We’re excited to announce the release of workflows 0.2.0. workflows is a tidymodels package for bundling a model specification from parsnip with a preprocessor, such as a formula or recipe. Doing this can streamline the model fitting workflow and combines nicely with tune for performing hyperparameter tuning.
You can install it from CRAN with:
install.packages("workflows")
Adding variables to a workflow
The main change in this release of workflows is the introduction of a new preprocessor method:
add_variables()
. This adds a third method to specify model terms, in addition to
add_formula()
and
add_recipe()
.
add_variables()
has a tidyselect interface, where outcomes
are specified using bare column names, followed by predictors
.
linear_spec <- linear_reg() %>%
set_engine("lm")
wf <- workflow() %>%
add_model(linear_spec) %>%
add_variables(outcomes = mpg, predictors = c(cyl, disp))
wf
#> ══ Workflow ════════════════════════════════════════════════════════════════════
#> Preprocessor: Variables
#> Model: linear_reg()
#>
#> ── Preprocessor ────────────────────────────────────────────────────────────────
#> Outcomes: mpg
#> Predictors: c(cyl, disp)
#>
#> ── Model ───────────────────────────────────────────────────────────────────────
#> Linear Regression Model Specification (regression)
#>
#> Computational engine: lm
model <- fit(wf, mtcars)
mold <- pull_workflow_mold(model)
mold$predictors
#> # A tibble: 32 x 2
#> cyl disp
#> <dbl> <dbl>
#> 1 6 160
#> 2 6 160
#> 3 4 108
#> 4 6 258
#> 5 8 360
#> 6 6 225
#> 7 8 360
#> 8 4 147.
#> 9 4 141.
#> 10 6 168.
#> # … with 22 more rows
mold$outcomes
#> # A tibble: 32 x 1
#> mpg
#> <dbl>
#> 1 21
#> 2 21
#> 3 22.8
#> 4 21.4
#> 5 18.7
#> 6 18.1
#> 7 14.3
#> 8 24.4
#> 9 22.8
#> 10 19.2
#> # … with 22 more rows
outcomes
are removed before predictors
is evaluated, which means that formula specifications like y ~ .
can be easily reproduced as:
workflow() %>%
add_variables(mpg, everything())
#> ══ Workflow ════════════════════════════════════════════════════════════════════
#> Preprocessor: Variables
#> Model: None
#>
#> ── Preprocessor ────────────────────────────────────────────────────────────────
#> Outcomes: mpg
#> Predictors: everything()
Importantly,
add_variables()
doesn’t do any preprocessing to your columns whatsoever.
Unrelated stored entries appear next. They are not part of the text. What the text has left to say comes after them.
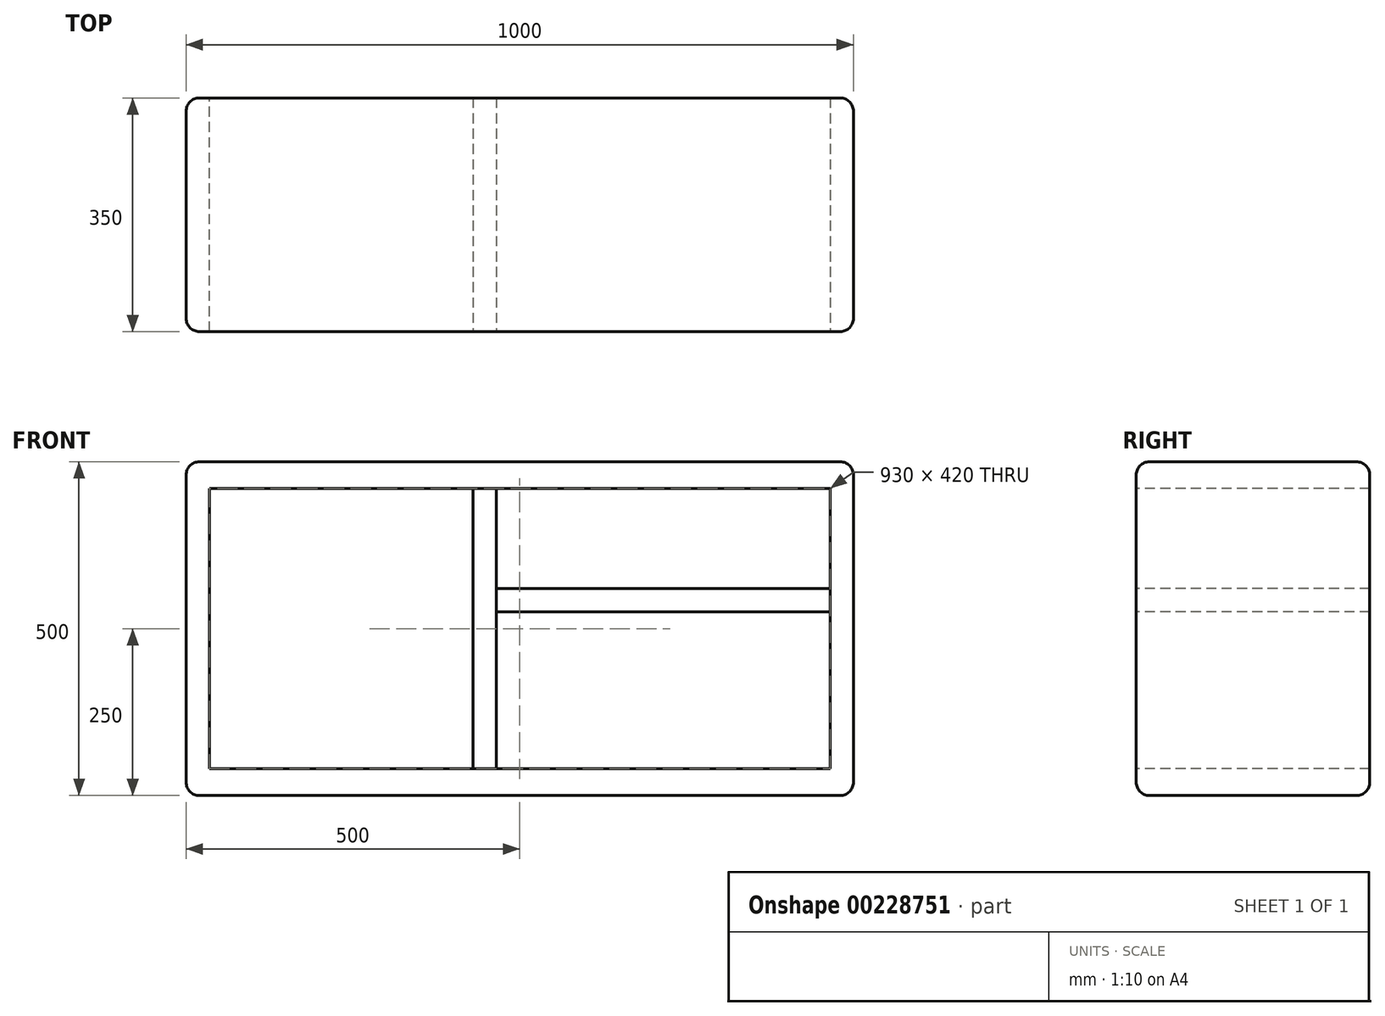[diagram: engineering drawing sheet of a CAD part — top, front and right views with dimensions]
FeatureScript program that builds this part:
annotation { "Feature Type Name" : "Feature", "Feature Type Description" : "" }
export const myFeature = defineFeature(function(context is Context, id is Id, definition is map)
    precondition{}
    {
        {
            var Q0;
            Q0=qCreatedBy(makeId("Front.planeOp"),FACE);
            var sketch = newSketch(context, id + "F0", { "sketchPlane" : qUnion([Q0])});
            skLineSegment(sketch, "E0.bottom", {"start": v(500, 250) * mm, "end": v(-500, 250) * mm});
            skLineSegment(sketch, "E0.top", {"start": v(500, -250) * mm, "end": v(-500, -250) * mm});
            skLineSegment(sketch, "E0.left", {"start": v(500, 250) * mm, "end": v(500, -250) * mm});
            skLineSegment(sketch, "E0.right", {"start": v(-500, 250) * mm, "end": v(-500, -250) * mm});
            skPoint(sketch, "E0.middle", {"position": v(0, 0) * mm});
            skLineSegment(sketch, "E1.bottom", {"start": v(465, 210) * mm, "end": v(-465, 210) * mm});
            skLineSegment(sketch, "E1.top", {"start": v(465, -210) * mm, "end": v(-465, -210) * mm});
            skLineSegment(sketch, "E1.left", {"start": v(465, 210) * mm, "end": v(465, -210) * mm});
            skLineSegment(sketch, "E1.right", {"start": v(-465, 210) * mm, "end": v(-465, -210) * mm});
            skSolve(sketch);
        }
        {
            var Q0;
            Q0 = qSketchRegion(id + "F0", true);
            extrude(context, id + "F1", {"entities" : qUnion([Q0]), "depth" : 350 * mm});
        }
        {
            var Q0;
            Q0=makeQuery(id+"F1.opExtrude","CAP_EDGE",EDGE,{"disambiguationData":[OSD([sQuery(id+"F0.wireOp",EDGE,"E0.bottom")])],"isStart":false});
            var Q1;
            Q1=makeQuery(id+"F1.opExtrude","CAP_EDGE",EDGE,{"disambiguationData":[OSD([sQuery(id+"F0.wireOp",EDGE,"E0.left")])],"isStart":false});
            var Q2;
            Q2=makeQuery(id+"F1.opExtrude","CAP_EDGE",EDGE,{"disambiguationData":[OSD([sQuery(id+"F0.wireOp",EDGE,"E0.top")])],"isStart":false});
            var Q3;
            Q3=makeQuery(id+"F1.opExtrude","CAP_EDGE",EDGE,{"disambiguationData":[OSD([sQuery(id+"F0.wireOp",EDGE,"E0.right")])],"isStart":false});
            var Q4;
            Q4=makeQuery(id+"F1.opExtrude","SWEPT_EDGE",EDGE,{"disambiguationData":[OSD([sQuery(id+"F0.wireOp",EDGE,"E0.bottom"),sQuery(id+"F0.wireOp",EDGE,"E0.right")])]});
            var Q5;
            Q5=makeQuery(id+"F1.opExtrude","SWEPT_EDGE",EDGE,{"disambiguationData":[OSD([sQuery(id+"F0.wireOp",EDGE,"E0.bottom"),sQuery(id+"F0.wireOp",EDGE,"E0.left")])]});
            var Q6;
            Q6=makeQuery(id+"F1.opExtrude","SWEPT_EDGE",EDGE,{"disambiguationData":[OSD([sQuery(id+"F0.wireOp",EDGE,"E0.top"),sQuery(id+"F0.wireOp",EDGE,"E0.left")])]});
            var Q7;
            Q7=makeQuery(id+"F1.opExtrude","SWEPT_EDGE",EDGE,{"disambiguationData":[OSD([sQuery(id+"F0.wireOp",EDGE,"E0.top"),sQuery(id+"F0.wireOp",EDGE,"E0.right")])]});
            var Q8;
            Q8=makeQuery(id+"F1.opExtrude","CAP_EDGE",EDGE,{"disambiguationData":[OSD([sQuery(id+"F0.wireOp",EDGE,"E0.right")])],"isStart":true});
            var Q9;
            Q9=makeQuery(id+"F1.opExtrude","CAP_EDGE",EDGE,{"disambiguationData":[OSD([sQuery(id+"F0.wireOp",EDGE,"E0.bottom")])],"isStart":true});
            var Q10;
            Q10=makeQuery(id+"F1.opExtrude","CAP_EDGE",EDGE,{"disambiguationData":[OSD([sQuery(id+"F0.wireOp",EDGE,"E0.left")])],"isStart":true});
            var Q11;
            Q11=makeQuery(id+"F1.opExtrude","CAP_EDGE",EDGE,{"disambiguationData":[OSD([sQuery(id+"F0.wireOp",EDGE,"E0.top")])],"isStart":true});
            fillet(context, id + "F2", {"entities" : qUnion([Q0, Q1, Q2, Q3, Q4, Q5, Q6, Q7, Q8, Q9, Q10, Q11]), "radius" : 20 * mm, "tangentPropagation" : true, "allowEdgeOverflow" : false});
        }
        {
            var Q0;
            Q0=makeQuery(id+"F1.opExtrude","CAP_FACE",FACE,{"disambiguationData":[OSD([sQuery(id+"F0.wireOp",EDGE,"E0.bottom"),sQuery(id+"F0.wireOp",EDGE,"E0.top"),sQuery(id+"F0.wireOp",EDGE,"E0.left"),sQuery(id+"F0.wireOp",EDGE,"E0.right"),sQuery(id+"F0.wireOp",EDGE,"E1.bottom"),sQuery(id+"F0.wireOp",EDGE,"E1.top"),sQuery(id+"F0.wireOp",EDGE,"E1.left"),sQuery(id+"F0.wireOp",EDGE,"E1.right")])],"isStart":false});
            var sketch = newSketch(context, id + "F3", { "sketchPlane" : qUnion([Q0])});
            skLineSegment(sketch, "E2.bottom", {"start": v(-70, 210) * mm, "end": v(-35, 210) * mm});
            skLineSegment(sketch, "E2.top", {"start": v(-70, -210) * mm, "end": v(-35, -210) * mm});
            skLineSegment(sketch, "E2.left", {"start": v(-70, 210) * mm, "end": v(-70, -210) * mm});
            skLineSegment(sketch, "E2.right", {"start": v(-35, 210) * mm, "end": v(-35, -210) * mm});
            skSolve(sketch);
        }
        {
            var Q0;
            Q0 = qSketchRegion(id + "F3", true);
            extrude(context, id + "F4", {"entities" : qUnion([Q0]), "oppositeDirection" : true, "depth" : 350 * mm});
        }
        {
            var Q0;
            Q0=makeQuery(id+"F4.opExtrude","CAP_FACE",FACE,{"disambiguationData":[OSD([sQuery(id+"F3.wireOp",EDGE,"E2.bottom"),sQuery(id+"F3.wireOp",EDGE,"E2.top"),sQuery(id+"F3.wireOp",EDGE,"E2.left"),sQuery(id+"F3.wireOp",EDGE,"E2.right")])],"isStart":true});
            var sketch = newSketch(context, id + "F5", { "sketchPlane" : qUnion([Q0])});
            skLineSegment(sketch, "E3.bottom", {"start": v(-35, 60) * mm, "end": v(465, 60) * mm});
            skLineSegment(sketch, "E3.top", {"start": v(-35, 25) * mm, "end": v(465, 25) * mm});
            skLineSegment(sketch, "E3.left", {"start": v(-35, 60) * mm, "end": v(-35, 25) * mm});
            skLineSegment(sketch, "E3.right", {"start": v(465, 60) * mm, "end": v(465, 25) * mm});
            skSolve(sketch);
        }
        {
            var Q0;
            Q0 = qSketchRegion(id + "F5", true);
            extrude(context, id + "F6", {"entities" : qUnion([Q0]), "oppositeDirection" : true, "depth" : 350 * mm});
        }
    });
This is in contrast to
add_formula()
, which uses the standard
model.matrix()
machinery from R, and
add_recipe()
, which will
recipes::prep()
the recipe for you. It is especially useful when you aren’t using a recipe, but you do have S3 columns that you don’t want run through
model.matrix()
for fear of losing the S3 class, like with Date columns.
library(modeltime)
arima_spec <- arima_reg() %>%
set_engine("arima")
df <- data.frame(
y = sample(5),
date = as.Date("2019-01-01") + 0:4
)
wf <- workflow() %>%
add_variables(y, date) %>%
add_model(arima_spec)
arima_model <- fit(wf, df)
#> frequency = 1 observations per 1 day
arima_model
#> ══ Workflow [trained] ══════════════════════════════════════════════════════════
#> Preprocessor: Variables
#> Model: arima_reg()
#>
#> ── Preprocessor ────────────────────────────────────────────────────────────────
#> Outcomes: y
#> Predictors: date
#>
#> ── Model ───────────────────────────────────────────────────────────────────────
#> Series: outcome
#> ARIMA(0,0,0) with non-zero mean
#>
#> Coefficients:
#> mean
#> 3.0000
#> s.e. 0.6325
#>
#> sigma^2 estimated as 2.5: log likelihood=-8.83
#> AIC=21.66 AICc=27.66 BIC=20.87
mold <- pull_workflow_mold(arima_model)
mold$predictors
#> # A tibble: 5 x 1
#> date
#> <date>
#> 1 2019-01-01
#> 2 2019-01-02
#> 3 2019-01-03
#> 4 2019-01-04
#> 5 2019-01-05
Tune
workflows created with
add_variables()
do not work with the current CRAN version of tune (0.1.1). However, the development version of tune does have support for this, which you can install in the meantime until a new version of tune hits CRAN.
devtools::install_github("tidymodels/tune")
Acknowledgements
Thanks to the three contributors that helped with this version of workflows @EmilHvitfeldt, @mdancho84, and @RaviHela!